» Requirement:
Please swap "Identify" for "Detect" in the items from the line with "Page size: 1654x931." up to and including the last line of the items, and give those lines again with nothing else changed.

» Material:
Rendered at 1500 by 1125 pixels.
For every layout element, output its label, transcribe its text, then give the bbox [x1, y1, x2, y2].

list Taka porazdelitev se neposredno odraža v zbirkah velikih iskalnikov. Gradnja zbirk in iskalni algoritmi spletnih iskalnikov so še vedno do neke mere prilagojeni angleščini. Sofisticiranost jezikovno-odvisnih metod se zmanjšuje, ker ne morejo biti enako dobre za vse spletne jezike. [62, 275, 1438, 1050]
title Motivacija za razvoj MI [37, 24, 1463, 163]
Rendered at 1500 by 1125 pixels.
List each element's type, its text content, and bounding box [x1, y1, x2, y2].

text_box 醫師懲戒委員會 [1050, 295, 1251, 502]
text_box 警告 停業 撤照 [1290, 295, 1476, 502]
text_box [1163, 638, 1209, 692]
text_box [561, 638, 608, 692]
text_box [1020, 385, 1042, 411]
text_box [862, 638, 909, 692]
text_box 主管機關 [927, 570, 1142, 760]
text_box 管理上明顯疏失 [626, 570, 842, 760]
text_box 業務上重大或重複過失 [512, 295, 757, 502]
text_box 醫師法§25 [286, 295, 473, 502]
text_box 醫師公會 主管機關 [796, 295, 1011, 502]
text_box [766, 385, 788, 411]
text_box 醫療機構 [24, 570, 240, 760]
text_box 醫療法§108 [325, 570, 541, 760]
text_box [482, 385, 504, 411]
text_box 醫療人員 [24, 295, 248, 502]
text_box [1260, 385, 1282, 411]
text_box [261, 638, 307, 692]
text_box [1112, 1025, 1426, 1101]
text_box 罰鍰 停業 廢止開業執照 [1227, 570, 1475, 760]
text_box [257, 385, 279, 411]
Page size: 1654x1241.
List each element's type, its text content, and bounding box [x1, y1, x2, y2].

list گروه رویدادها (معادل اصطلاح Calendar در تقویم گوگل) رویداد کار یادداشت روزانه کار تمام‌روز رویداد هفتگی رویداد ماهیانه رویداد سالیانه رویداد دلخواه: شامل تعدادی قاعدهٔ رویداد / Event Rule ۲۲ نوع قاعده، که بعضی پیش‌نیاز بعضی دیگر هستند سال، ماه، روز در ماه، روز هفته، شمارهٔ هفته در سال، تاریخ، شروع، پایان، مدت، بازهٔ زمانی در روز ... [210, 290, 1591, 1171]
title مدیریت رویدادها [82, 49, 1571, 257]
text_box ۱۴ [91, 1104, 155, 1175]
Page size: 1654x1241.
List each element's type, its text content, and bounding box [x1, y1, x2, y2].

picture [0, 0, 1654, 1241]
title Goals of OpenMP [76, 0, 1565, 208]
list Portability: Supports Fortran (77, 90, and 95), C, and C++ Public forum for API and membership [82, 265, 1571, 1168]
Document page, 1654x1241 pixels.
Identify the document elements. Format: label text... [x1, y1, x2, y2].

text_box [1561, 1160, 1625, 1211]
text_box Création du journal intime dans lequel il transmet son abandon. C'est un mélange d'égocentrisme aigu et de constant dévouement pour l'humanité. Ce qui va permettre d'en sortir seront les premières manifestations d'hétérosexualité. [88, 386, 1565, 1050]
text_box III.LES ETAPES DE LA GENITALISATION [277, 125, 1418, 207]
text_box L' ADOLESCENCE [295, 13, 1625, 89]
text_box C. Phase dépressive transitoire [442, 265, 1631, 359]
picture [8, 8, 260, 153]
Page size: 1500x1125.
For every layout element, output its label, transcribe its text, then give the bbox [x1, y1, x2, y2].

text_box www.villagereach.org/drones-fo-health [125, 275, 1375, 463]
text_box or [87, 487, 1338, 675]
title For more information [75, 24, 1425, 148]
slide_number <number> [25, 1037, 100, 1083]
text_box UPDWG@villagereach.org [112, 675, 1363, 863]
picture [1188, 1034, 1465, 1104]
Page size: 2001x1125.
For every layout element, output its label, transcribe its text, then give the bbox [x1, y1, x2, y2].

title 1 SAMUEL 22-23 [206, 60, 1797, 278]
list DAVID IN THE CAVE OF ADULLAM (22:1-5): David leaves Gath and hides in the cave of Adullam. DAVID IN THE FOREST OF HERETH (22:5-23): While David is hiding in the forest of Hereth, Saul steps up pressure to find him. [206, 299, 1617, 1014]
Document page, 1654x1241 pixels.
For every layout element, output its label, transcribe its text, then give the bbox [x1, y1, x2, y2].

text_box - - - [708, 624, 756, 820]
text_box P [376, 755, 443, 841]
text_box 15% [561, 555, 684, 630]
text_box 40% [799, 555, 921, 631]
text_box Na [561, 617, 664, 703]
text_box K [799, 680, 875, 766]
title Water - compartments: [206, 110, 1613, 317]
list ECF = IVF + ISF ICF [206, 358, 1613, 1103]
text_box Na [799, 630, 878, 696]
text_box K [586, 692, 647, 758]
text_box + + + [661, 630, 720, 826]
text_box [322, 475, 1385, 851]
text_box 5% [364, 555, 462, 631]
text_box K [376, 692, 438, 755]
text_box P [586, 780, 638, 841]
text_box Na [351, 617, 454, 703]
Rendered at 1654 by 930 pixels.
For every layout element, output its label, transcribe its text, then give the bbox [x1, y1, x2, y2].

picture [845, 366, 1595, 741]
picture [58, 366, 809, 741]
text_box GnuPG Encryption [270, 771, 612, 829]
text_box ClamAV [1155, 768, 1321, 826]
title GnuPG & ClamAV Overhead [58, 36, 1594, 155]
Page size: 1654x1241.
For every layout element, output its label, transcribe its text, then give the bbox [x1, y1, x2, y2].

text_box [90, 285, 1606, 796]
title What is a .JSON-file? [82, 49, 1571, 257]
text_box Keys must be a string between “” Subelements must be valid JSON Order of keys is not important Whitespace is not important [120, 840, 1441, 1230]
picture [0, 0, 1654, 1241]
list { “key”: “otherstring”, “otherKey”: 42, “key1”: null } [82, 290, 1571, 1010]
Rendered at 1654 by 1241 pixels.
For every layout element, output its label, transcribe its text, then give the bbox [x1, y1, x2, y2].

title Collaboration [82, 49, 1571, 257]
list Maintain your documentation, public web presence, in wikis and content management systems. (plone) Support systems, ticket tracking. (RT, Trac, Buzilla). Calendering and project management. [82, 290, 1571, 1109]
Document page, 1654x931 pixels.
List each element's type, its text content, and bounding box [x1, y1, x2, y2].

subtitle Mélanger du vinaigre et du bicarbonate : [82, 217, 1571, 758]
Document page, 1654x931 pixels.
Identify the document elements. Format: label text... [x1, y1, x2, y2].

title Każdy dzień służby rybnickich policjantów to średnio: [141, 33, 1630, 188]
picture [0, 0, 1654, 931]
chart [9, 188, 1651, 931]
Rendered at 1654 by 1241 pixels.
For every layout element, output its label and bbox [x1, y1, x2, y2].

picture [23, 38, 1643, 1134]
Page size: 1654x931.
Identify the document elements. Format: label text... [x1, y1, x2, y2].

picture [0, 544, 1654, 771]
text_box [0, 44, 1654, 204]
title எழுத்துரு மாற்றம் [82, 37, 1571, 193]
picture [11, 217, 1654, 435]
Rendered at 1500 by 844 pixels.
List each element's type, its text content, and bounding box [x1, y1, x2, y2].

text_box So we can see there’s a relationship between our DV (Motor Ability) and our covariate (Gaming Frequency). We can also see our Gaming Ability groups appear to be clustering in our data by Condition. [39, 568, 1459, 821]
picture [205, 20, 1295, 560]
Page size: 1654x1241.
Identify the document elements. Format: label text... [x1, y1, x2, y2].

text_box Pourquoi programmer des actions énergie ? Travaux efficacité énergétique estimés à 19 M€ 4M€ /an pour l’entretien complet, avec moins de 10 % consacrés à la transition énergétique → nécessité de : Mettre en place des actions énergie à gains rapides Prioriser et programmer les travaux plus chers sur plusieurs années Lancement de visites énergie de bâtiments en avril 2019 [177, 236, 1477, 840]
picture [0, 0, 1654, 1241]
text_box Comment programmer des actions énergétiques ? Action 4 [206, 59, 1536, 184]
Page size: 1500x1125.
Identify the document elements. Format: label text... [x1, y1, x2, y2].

» Response to this exercise:
Page size: 1654x931.
Detect the document elements. Format: label text... [x1, y1, x2, y2].

picture [0, 544, 1654, 771]
text_box [0, 44, 1654, 204]
title எழுத்துரு மாற்றம் [82, 37, 1571, 193]
picture [11, 217, 1654, 435]
Rendered at 1500 by 844 pixels.
List each element's type, its text content, and bounding box [x1, y1, x2, y2].

text_box So we can see there’s a relationship between our DV (Motor Ability) and our covariate (Gaming Frequency). We can also see our Gaming Ability groups appear to be clustering in our data by Condition. [39, 568, 1459, 821]
picture [205, 20, 1295, 560]
Page size: 1654x1241.
Detect the document elements. Format: label text... [x1, y1, x2, y2].

text_box Pourquoi programmer des actions énergie ? Travaux efficacité énergétique estimés à 19 M€ 4M€ /an pour l’entretien complet, avec moins de 10 % consacrés à la transition énergétique → nécessité de : Mettre en place des actions énergie à gains rapides Prioriser et programmer les travaux plus chers sur plusieurs années Lancement de visites énergie de bâtiments en avril 2019 [177, 236, 1477, 840]
picture [0, 0, 1654, 1241]
text_box Comment programmer des actions énergétiques ? Action 4 [206, 59, 1536, 184]
Page size: 1500x1125.
Detect the document elements. Format: label text... [x1, y1, x2, y2].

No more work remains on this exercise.